### Consegna
Prosegui il testo sull'olio di oliva e gli oli di semi in cottura riportato qui sotto, riprendendo dopo la sua ultima frase.

### Testo fornito

Questi dati sono sorprendenti per il grande pubblico ma non per gli addetti ai lavori che sanno bene, ormai da diversi anni, che l'olio di oliva si deteriora alle alte temperature di cottura meno degli altri grassi commestibili.

 

La pubblicità, forzando sulla capacità di alcuni oli di semi di ridurre la colesterolemia, ha cercato di anteporli all'olio di oliva anche nelle fritture.

 

È nato così il mito delle fritture leggere con l'esaltazione di particolari oli di semi che, proprio per l'eccessiva insaturazione, risultano invece più deteriorabili alle alte temperature, rispetto all'olio di arachide e all'olio di oliva, specialmente quando vengono incautamente riutilizzati per più di una frittura.

 

Gli studi sperimentali degli ultimi anni hanno riconfermato non soltanto la superiorità dell'olio di oliva per l'impiego a caldo (per i condimenti a crudo né i buongustai né i dietologi hanno accettato seriamente la possibilità di un'alternativa) ma perfino la sua intercambiabilità con i troppo reclamizzati oli di semi ai fini della prevenzione dell'ipercolesterolemia.

### Dati forniti
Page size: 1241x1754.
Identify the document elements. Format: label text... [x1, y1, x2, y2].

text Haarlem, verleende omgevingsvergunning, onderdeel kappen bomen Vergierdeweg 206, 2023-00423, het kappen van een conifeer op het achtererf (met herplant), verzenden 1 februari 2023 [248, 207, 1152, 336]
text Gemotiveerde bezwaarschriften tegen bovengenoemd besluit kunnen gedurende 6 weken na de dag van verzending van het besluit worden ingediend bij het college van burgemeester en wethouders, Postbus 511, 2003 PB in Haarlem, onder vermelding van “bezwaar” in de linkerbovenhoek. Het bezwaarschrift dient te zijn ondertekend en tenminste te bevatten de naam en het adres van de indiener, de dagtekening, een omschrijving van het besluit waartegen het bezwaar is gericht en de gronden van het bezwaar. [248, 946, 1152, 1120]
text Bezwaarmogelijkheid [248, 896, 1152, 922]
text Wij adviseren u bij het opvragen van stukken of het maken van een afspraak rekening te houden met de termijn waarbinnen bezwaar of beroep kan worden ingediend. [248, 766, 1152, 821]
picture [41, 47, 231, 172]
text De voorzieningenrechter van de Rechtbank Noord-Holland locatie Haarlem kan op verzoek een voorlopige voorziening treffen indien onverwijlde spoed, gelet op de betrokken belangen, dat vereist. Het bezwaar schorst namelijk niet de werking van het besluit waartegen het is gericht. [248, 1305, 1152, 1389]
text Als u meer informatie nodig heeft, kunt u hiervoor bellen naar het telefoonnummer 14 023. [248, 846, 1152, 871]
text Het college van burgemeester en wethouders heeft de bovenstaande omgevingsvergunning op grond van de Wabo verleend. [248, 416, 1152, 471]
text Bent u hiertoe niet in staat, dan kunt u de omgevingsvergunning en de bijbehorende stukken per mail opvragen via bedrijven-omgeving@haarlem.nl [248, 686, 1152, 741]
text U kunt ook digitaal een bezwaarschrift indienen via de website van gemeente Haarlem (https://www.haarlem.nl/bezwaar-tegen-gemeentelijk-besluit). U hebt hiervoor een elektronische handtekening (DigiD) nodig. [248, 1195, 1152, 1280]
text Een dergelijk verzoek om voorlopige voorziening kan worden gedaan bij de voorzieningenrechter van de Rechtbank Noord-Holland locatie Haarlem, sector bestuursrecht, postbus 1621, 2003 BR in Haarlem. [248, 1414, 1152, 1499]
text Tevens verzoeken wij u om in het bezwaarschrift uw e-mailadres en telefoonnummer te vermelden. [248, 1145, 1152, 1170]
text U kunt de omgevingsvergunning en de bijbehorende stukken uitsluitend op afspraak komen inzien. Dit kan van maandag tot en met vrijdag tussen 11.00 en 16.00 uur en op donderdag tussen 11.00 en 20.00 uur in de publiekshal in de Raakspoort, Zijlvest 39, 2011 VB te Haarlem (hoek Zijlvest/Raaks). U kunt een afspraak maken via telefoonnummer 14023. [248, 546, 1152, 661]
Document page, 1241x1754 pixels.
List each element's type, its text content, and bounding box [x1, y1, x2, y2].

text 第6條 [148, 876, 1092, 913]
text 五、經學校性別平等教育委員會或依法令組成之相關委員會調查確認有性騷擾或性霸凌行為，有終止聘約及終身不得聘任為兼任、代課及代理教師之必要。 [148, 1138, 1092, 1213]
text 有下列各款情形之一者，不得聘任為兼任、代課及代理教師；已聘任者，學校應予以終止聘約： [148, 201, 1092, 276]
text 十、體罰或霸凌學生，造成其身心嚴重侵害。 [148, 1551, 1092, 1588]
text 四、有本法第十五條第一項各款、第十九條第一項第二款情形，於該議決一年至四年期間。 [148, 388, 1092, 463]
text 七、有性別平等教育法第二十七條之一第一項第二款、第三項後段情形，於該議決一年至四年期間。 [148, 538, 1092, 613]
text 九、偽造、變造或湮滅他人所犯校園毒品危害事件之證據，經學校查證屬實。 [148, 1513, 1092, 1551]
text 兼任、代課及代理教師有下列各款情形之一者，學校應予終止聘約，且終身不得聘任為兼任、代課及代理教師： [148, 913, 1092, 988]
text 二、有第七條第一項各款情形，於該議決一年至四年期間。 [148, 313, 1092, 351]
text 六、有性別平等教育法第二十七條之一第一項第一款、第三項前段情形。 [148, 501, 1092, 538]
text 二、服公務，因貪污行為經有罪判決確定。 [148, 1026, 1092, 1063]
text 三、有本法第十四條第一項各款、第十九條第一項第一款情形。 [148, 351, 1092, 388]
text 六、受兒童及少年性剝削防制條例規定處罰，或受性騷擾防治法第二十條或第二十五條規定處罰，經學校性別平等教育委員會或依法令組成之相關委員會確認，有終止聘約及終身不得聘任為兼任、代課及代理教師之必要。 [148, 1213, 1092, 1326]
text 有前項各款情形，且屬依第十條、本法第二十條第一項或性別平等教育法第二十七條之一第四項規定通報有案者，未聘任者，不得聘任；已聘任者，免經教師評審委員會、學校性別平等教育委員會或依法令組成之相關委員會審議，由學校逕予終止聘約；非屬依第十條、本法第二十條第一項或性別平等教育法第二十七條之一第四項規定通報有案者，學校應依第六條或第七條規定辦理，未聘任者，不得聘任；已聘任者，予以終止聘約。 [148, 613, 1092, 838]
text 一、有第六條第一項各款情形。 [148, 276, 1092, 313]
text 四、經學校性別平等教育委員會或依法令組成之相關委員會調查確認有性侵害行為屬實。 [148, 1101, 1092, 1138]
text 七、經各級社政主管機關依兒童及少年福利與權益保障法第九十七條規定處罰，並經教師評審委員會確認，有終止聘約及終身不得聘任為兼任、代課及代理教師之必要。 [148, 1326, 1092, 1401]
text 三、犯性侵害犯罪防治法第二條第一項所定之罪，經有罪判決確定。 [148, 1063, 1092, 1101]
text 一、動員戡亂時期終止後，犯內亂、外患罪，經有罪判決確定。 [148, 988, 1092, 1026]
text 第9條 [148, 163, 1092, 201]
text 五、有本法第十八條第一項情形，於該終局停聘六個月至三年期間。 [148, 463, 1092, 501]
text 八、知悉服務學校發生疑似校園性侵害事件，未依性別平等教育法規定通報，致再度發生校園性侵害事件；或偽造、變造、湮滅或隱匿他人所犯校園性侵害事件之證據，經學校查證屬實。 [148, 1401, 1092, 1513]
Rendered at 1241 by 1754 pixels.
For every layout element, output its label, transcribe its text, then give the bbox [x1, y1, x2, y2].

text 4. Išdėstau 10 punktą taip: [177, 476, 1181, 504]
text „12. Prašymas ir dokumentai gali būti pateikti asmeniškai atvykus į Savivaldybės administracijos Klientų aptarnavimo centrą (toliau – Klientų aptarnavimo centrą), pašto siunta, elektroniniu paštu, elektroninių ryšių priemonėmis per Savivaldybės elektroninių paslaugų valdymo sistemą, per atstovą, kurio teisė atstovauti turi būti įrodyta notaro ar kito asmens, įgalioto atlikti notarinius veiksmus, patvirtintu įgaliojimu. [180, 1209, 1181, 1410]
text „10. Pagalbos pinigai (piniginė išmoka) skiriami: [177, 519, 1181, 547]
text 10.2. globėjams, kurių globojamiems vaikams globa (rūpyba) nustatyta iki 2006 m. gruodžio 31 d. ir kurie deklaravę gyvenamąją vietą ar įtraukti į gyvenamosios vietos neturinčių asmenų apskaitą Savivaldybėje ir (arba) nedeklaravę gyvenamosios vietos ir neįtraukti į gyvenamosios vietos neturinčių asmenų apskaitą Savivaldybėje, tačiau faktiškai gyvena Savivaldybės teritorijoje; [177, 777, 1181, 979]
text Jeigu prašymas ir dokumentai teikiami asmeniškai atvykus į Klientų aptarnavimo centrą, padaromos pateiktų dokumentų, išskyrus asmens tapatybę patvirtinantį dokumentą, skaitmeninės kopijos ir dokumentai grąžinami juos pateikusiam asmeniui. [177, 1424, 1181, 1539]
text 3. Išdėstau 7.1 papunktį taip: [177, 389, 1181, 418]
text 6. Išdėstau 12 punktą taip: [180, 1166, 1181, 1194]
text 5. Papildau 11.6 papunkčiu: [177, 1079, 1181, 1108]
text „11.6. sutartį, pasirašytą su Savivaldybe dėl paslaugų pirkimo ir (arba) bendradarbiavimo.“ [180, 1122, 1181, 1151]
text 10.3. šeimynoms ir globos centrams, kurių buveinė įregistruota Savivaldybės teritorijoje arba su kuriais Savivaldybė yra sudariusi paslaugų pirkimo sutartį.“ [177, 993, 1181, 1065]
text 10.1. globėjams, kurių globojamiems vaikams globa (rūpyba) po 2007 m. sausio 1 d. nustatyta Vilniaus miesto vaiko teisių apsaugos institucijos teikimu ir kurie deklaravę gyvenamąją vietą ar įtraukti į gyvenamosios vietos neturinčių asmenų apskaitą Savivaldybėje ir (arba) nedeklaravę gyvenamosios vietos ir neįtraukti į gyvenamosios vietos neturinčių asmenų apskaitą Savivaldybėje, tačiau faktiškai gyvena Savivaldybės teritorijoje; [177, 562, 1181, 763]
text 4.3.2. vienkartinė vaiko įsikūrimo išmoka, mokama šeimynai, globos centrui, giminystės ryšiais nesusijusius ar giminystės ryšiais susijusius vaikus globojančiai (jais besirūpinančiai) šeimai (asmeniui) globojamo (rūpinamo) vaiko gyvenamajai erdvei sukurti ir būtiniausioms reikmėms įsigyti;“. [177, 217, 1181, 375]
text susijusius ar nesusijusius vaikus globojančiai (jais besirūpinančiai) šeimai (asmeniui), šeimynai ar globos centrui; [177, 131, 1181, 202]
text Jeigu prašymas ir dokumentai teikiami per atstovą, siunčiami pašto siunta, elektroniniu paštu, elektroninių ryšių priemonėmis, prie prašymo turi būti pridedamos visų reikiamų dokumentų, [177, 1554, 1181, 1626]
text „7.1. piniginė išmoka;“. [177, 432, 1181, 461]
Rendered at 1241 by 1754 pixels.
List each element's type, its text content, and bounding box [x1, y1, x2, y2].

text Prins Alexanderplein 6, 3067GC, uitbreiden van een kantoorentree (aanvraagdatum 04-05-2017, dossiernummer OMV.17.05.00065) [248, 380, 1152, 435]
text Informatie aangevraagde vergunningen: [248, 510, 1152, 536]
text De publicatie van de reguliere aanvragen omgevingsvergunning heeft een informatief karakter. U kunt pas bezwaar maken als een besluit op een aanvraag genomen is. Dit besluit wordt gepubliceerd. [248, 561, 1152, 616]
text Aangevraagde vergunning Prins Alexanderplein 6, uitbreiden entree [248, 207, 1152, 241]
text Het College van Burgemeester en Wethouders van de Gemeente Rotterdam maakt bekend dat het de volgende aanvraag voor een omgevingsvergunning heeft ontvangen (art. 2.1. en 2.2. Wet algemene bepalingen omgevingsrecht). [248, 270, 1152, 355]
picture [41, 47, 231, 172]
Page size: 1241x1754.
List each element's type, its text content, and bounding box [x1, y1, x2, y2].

### Risposta
 

Anzi, le sperimentazioni condotte da alcuni ricercatori americani (in particolare dal professor Scott Grundy, responsabile del Centro Studi sulla Nutrizione di Dallas, nel Texas) e più volte riconfermate da altri ricercatori, hanno dimostrato che l'olio di oliva riduce il colesterolo totale poco meno degli oli di semi, ma con l'enorme vantaggio di proteggere meglio la frazione HDL, cioè il cosiddetto "colesterolo buono".

 

Per quanto riguarda la digeribilità delle fritture è evidente che non si può accomunare una frittura casalinga, realizzata con olio di oliva o di arachidi, con certe fritture di rosticceria dove l'olio (e quale olio!) viene rabboccato molte volte prima di essere rinnovato.

 

Se proprio si vuole riutilizzare l'olio delle fritture bisognerebbe almeno filtrarlo, perché le particelle degli alimenti rimaste in sospensione nell'olio facilitano l'irrancidimento e costituiscono dei punti di surriscaldamento nella successiva frittura.

 

Le fritture casalinghe, se ben condotte, assorbono non più del 10% di grasso, rispetto al peso iniziale degli alimenti posti a friggere. Però è anche vero che certe confezioni industriali, come le patatine "chips", possono trattenere perfino il 40% di grasso.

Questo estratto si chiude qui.